The official statistics of the federal government indicate that a good part of the cases and infections are currently concentrated in mayors and municipalities marginalized from the Mexico City and its metropolitan area, in addition to other low-resource towns in different parts of the country.

Today, the victims are no longer millionaires: they are ordinary Mexicans. Like two deceased merchants in the Central de Abastos. Or a homeless person, who took refuge yesterday at an ATM in Tlalpan. Or Noé Sánchez, who died of covid-19 last week. To support his family, he drove a Metrobús unit. From trips to ski resorts in the Rockies, she never knew anything.

Last Friday, April 24, he went to the hospital closest to his home, Belisario Domínguez in Iztapalapa, but was not treated.

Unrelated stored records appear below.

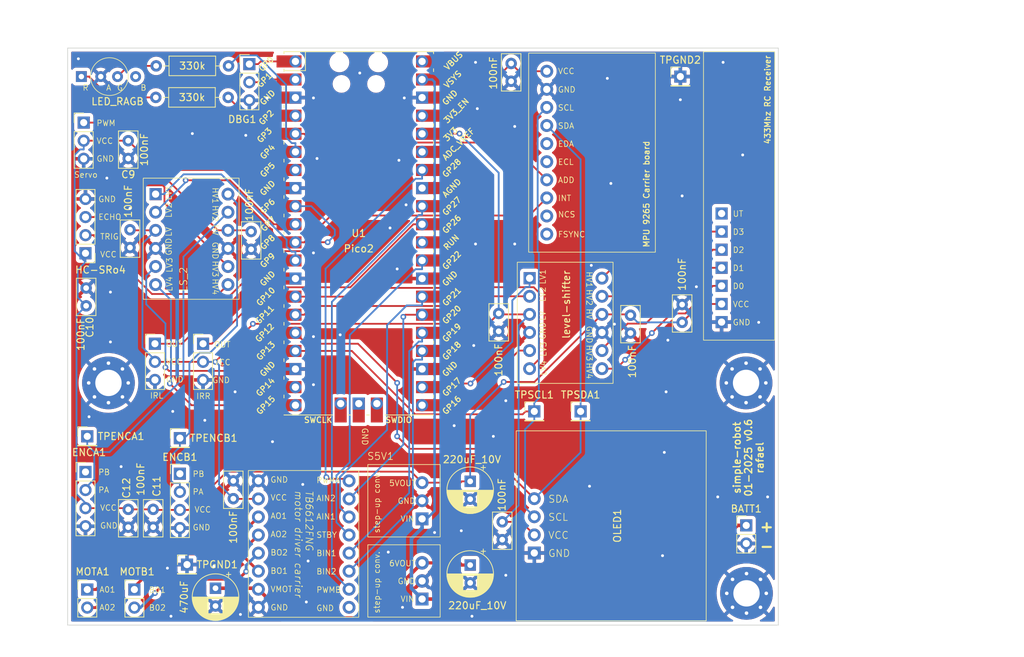
<source format=kicad_pcb>
(kicad_pcb
	(version 20240108)
	(generator "pcbnew")
	(generator_version "8.0")
	(general
		(thickness 1.6002)
		(legacy_teardrops no)
	)
	(paper "A4")
	(title_block
		(comment 4 "AISLER Project ID: KQMEQQME")
	)
	(layers
		(0 "F.Cu" signal "Front")
		(31 "B.Cu" signal "Back")
		(34 "B.Paste" user)
		(35 "F.Paste" user)
		(36 "B.SilkS" user "B.Silkscreen")
		(37 "F.SilkS" user "F.Silkscreen")
		(38 "B.Mask" user)
		(39 "F.Mask" user)
		(44 "Edge.Cuts" user)
		(45 "Margin" user)
		(46 "B.CrtYd" user "B.Courtyard")
		(47 "F.CrtYd" user "F.Courtyard")
		(49 "F.Fab" user)
	)
	(setup
		(stackup
			(layer "F.SilkS"
				(type "Top Silk Screen")
			)
			(layer "F.Paste"
				(type "Top Solder Paste")
			)
			(layer "F.Mask"
				(type "Top Solder Mask")
				(thickness 0.01)
			)
			(layer "F.Cu"
				(type "copper")
				(thickness 0.035)
			)
			(layer "dielectric 1"
				(type "core")
				(thickness 1.5102)
				(material "FR4")
				(epsilon_r 4.5)
				(loss_tangent 0.02)
			)
			(layer "B.Cu"
				(type "copper")
				(thickness 0.035)
			)
			(layer "B.Mask"
				(type "Bottom Solder Mask")
				(thickness 0.01)
			)
			(layer "B.Paste"
				(type "Bottom Solder Paste")
			)
			(layer "B.SilkS"
				(type "Bottom Silk Screen")
			)
			(copper_finish "None")
			(dielectric_constraints no)
		)
		(pad_to_mask_clearance 0)
		(allow_soldermask_bridges_in_footprints no)
		(pcbplotparams
			(layerselection 0x00010fc_ffffffff)
			(plot_on_all_layers_selection 0x0000000_00000000)
			(disableapertmacros no)
			(usegerberextensions no)
			(usegerberattributes yes)
			(usegerberadvancedattributes yes)
			(creategerberjobfile yes)
			(dashed_line_dash_ratio 12.000000)
			(dashed_line_gap_ratio 3.000000)
			(svgprecision 4)
			(plotframeref no)
			(viasonmask no)
			(mode 1)
			(useauxorigin no)
			(hpglpennumber 1)
			(hpglpenspeed 20)
			(hpglpendiameter 15.000000)
			(pdf_front_fp_property_popups yes)
			(pdf_back_fp_property_popups yes)
			(dxfpolygonmode yes)
			(dxfimperialunits yes)
			(dxfusepcbnewfont yes)
			(psnegative no)
			(psa4output no)
			(plotreference yes)
			(plotvalue yes)
			(plotfptext yes)
			(plotinvisibletext no)
			(sketchpadsonfab no)
			(subtractmaskfromsilk no)
			(outputformat 1)
			(mirror no)
			(drillshape 0)
			(scaleselection 1)
			(outputdirectory "plots/")
		)
	)
	(net 0 "")
	(net 1 "unconnected-(U1-SWDIO-Pad43)")
	(net 2 "unconnected-(U1-SWCLK-Pad41)")
	(net 3 "unconnected-(U1-SWDIO-Pad43)_1")
	(net 4 "unconnected-(U1-SWCLK-Pad41)_1")
	(net 5 "Net-(IMU1-VCC)")
	(net 6 "Net-(DBG1-Pin_1)")
	(net 7 "Net-(LS_1-LV4)")
	(net 8 "Net-(LS_1-LV2)")
	(net 9 "GND")
	(net 10 "+3V8")
	(net 11 "Net-(IMU1-SDA)")
	(net 12 "unconnected-(U1-AGND-Pad33)")
	(net 13 "Net-(IMU1-SCL)")
	(net 14 "Net-(LS_1-LV1)")
	(net 15 "unconnected-(U1-VBUS-Pad40)")
	(net 16 "Net-(DBG1-Pin_2)")
	(net 17 "Net-(IRL1-Pin_1)")
	(net 18 "Net-(IRR1-Pin_1)")
	(net 19 "unconnected-(U1-3V3_EN-Pad37)_1")
	(net 20 "Net-(LS_1-LV3)")
	(net 21 "unconnected-(U1-RUN-Pad30)_1")
	(net 22 "unconnected-(U1-ADC_VREF-Pad35)_1")
	(net 23 "unconnected-(U1-ADC_VREF-Pad35)")
	(net 24 "Net-(LS_2-LV1)")
	(net 25 "unconnected-(U1-3V3_EN-Pad37)")
	(net 26 "unconnected-(U1-RUN-Pad30)")
	(net 27 "unconnected-(U1-AGND-Pad33)_1")
	(net 28 "Net-(LS_2-LV3)")
	(net 29 "Net-(LS_2-LV4)")
	(net 30 "Net-(LS_2-LV2)")
	(net 31 "unconnected-(U1-VBUS-Pad40)_1")
	(net 32 "Net-(U1-GPIO2)")
	(net 33 "Net-(U1-GPIO4)")
	(net 34 "Net-(HC-SRo4-Pin_2)")
	(net 35 "Net-(HC-SRo4-Pin_3)")
	(net 36 "Net-(D3-RK)")
	(net 37 "Net-(D3-GK)")
	(net 38 "unconnected-(D3-BK-Pad4)")
	(net 39 "Net-(MD1-VMOT)")
	(net 40 "unconnected-(R1-UT-Pad7)")
	(net 41 "Net-(MD1-B01)")
	(net 42 "Net-(MD1-B02)")
	(net 43 "Net-(MD1-PWMA)")
	(net 44 "Net-(MD1-BIN1)")
	(net 45 "Net-(MD1-STBY)")
	(net 46 "Net-(MD1-A02)")
	(net 47 "Net-(MD1-PWMB)")
	(net 48 "Net-(MD1-BIN2)")
	(net 49 "Net-(MD1-AIN1)")
	(net 50 "Net-(MD1-AIN2)")
	(net 51 "unconnected-(MD1-GND-Pad16)")
	(net 52 "Net-(MD1-A01)")
	(net 53 "Net-(LS_1-HV2)")
	(net 54 "Net-(LS_1-HV3)")
	(net 55 "Net-(LS_1-HV4)")
	(net 56 "Net-(LS_1-HV1)")
	(net 57 "Net-(ENCA1-Pin_3)")
	(net 58 "Net-(ENCA1-Pin_2)")
	(net 59 "Net-(ENCA1-Pin_1)")
	(net 60 "Net-(ENCB1-Pin_2)")
	(net 61 "Net-(ENCB1-Pin_1)")
	(net 62 "Net-(IMU1-ADD)")
	(net 63 "unconnected-(IMU1-NCS-Pad9)")
	(net 64 "unconnected-(IMU1-FSYNC-Pad10)")
	(net 65 "Net-(IMU1-INT)")
	(net 66 "unconnected-(IMU1-EDA-Pad5)")
	(net 67 "unconnected-(IMU1-ECL-Pad6)")
	(net 68 "Net-(SERVO1-Pin_1)")
	(net 69 "unconnected-(U1-GND-Pad42)")
	(net 70 "unconnected-(U1-GND-Pad42)_1")
	(footprint "Capacitor_THT:C_Disc_D5.0mm_W2.5mm_P2.50mm" (layer "F.Cu") (at 63.5 125.25 90))
	(footprint "Connector_PinHeader_2.54mm:PinHeader_1x04_P2.54mm_Vertical" (layer "F.Cu") (at 57.5 117.5))
	(footprint "Capacitor_THT:C_Disc_D5.0mm_W2.5mm_P2.50mm" (layer "F.Cu") (at 115.5 95.25 -90))
	(footprint "Connector_PinHeader_2.54mm:PinHeader_1x03_P2.54mm_Vertical" (layer "F.Cu") (at 80.5 60.25))
	(footprint "MountingHole:MountingHole_3.7mm_Pad_Via" (layer "F.Cu") (at 60.725 105))
	(footprint "Connector_PinHeader_2.54mm:PinHeader_1x01_P2.54mm_Vertical" (layer "F.Cu") (at 70.75 112.75))
	(footprint "common-hobby-things:Pololu step-up converter 2.5-5.5V in 5V out" (layer "F.Cu") (at 99.67 121.54))
	(footprint "Connector_PinHeader_2.54mm:PinHeader_1x01_P2.54mm_Vertical" (layer "F.Cu") (at 127 109))
	(footprint "common-hobby-things:Pololu step-up converter 2.5-5.5V in 6V out" (layer "F.Cu") (at 99.67 132.8))
	(footprint "Capacitor_THT:C_Disc_D5.0mm_W2.5mm_P2.50mm" (layer "F.Cu") (at 141.25 96.5 90))
	(footprint "Connector_PinHeader_2.54mm:PinHeader_1x01_P2.54mm_Vertical" (layer "F.Cu") (at 141 62))
	(footprint "Capacitor_THT:CP_Radial_D6.3mm_P2.50mm" (layer "F.Cu") (at 111.5 130.5676 -90))
	(footprint "Capacitor_THT:C_Disc_D5.0mm_W2.5mm_P2.50mm" (layer "F.Cu") (at 57.591 94.18 90))
	(footprint "common-hobby-things:433Mhz RC Receiver" (layer "F.Cu") (at 149.33 88.84 90))
	(footprint "Connector_PinHeader_2.54mm:PinHeader_1x03_P2.54mm_Vertical" (layer "F.Cu") (at 57.25 68.46))
	(footprint "common-hobby-things:TB6612FNG motor driver carrier" (layer "F.Cu") (at 80.5 117.5462))
	(footprint "Connector_PinHeader_2.54mm:PinHeader_1x04_P2.54mm_Vertical" (layer "F.Cu") (at 70.75 117.75))
	(footprint "Capacitor_THT:C_Disc_D5.0mm_W2.5mm_P2.50mm" (layer "F.Cu") (at 63.75 83.5 -90))
	(footprint "Capacitor_THT:C_Disc_D5.0mm_W2.5mm_P2.50mm" (layer "F.Cu") (at 134 95.5 -90))
	(footprint "Capacitor_THT:CP_Radial_D6.3mm_P2.50mm" (layer "F.Cu") (at 111.5 118.8176 -90))
	(footprint "Capacitor_THT:C_Disc_D5.0mm_W2.5mm_P2.50mm" (layer "F.Cu") (at 63.5 71 -90))
	(footprint "common-hobby-things:MPU 9265 IMU carrier board" (layer "F.Cu") (at 129.87 71.41))
	(footprint "Connector_PinHeader_2.54mm:PinHeader_1x01_P2.54mm_Vertical" (layer "F.Cu") (at 57.75 112.5))
	(footprint "MountingHole:MountingHole_3.7mm_Pad_Via"
		(layer "F.Cu")
		(uuid "81fb0ad7-a384-438c-b099-da5ee40415f9")
		(at 150.225 105)
		(descr "Mounting Hole 3
... [779510 chars truncated]
</source>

After being taken to two more hospitals without success, he died of an illness that reached a city hall where water and basic services are a luxury that not all its inhabitants can enjoy.

In the Mexico City, according to the open database of the UNAM, most cases of coronavirus are concentrated in Iztapalapa (850 cases at the close yesterday), with a human development index similar to that of Sri Lanka; and precarious colonies of Gustavo A. Madero (603 cases), as well as the high areas of Álvaro Obregón (331 cases), where the Integrated Poverty Measurement Method calculates that up to 60 and 52 percent of the population lives below the marginal line.

In contrast, the municipalities with the highest human development index –Benito Juárez, Cuajimalpa and Miguel Hidalgo– keep contagion with the lowest figures in Mexico City; its inhabitants, who in the beginning and under an ideological vision would be the main ones affected by the pandemic, have emerged relatively unscathed.

The most emblematic case of the capital is that of Iztapalapa, the largest and most populated city hall in the country with more than one million 827 thousand inhabitants. In most of its 319 neighborhoods there is a constant lack of water and basic services, not to mention that people have paid little attention to the call to stay home, and every weekend since the health emergency began, the police report parties clandestine.

The Belisario Domínguez Hospital is located in that mayoralty, one of which is already saturated due to the number of cases that have arrived in recent days, as well as the General of Tláhuac.

Mexican marginalization

In the case of Mexico state, at the close of yesterday the municipalities with the most infections of covid-19 were again the most popular: Nezahualcóyotl, Ecatepec, Tlalnepantla, Naucalpan and Chimalhuacán. They all share not only the high population density, but also a low number of job occupation and little obedience to staying at home; the authorities have struggled to contain popular dances and street parties in its confines.

Still counting Naucalpan, which has some areas with high purchasing power, all the aforementioned Mexican municipalities have high infection rates and have marginalization rates of over 50 percent of their population, located with an income below the welfare line for the Coneval.

At the national level, Tijuana, in Baja California, tops the list of municipalities with the highest number of people affected by the new coronavirus, with more than 733 people confirmed at yesterday’s close; once again, poverty and infection also intersect here: it has also been the city that has confirmed the most deaths, outside the Mexico City, with 130 deaths.

The marginalization in Tijuana, a historical confluence of massive migration, lack of services and precarious jobs in the maquila industry, is another factor to take into account in the crisis of covid-19. At least 58.94 percent of its population lives in some type of poverty, whether extreme or moderate, according to Coneval.

Another relevant case is in Tabasco, an entity that for 8 years has been mired in a strong economic crisis. Villahermosa, the state capital, concentrated until yesterday 548 confirmed cases and 63 deaths of covid-19. And there is also the poverty map: the municipality of Centro, in which the city is located and where the crownvirus it is on the rise, it has the highest unemployment rate in the country, with 7.4 percent.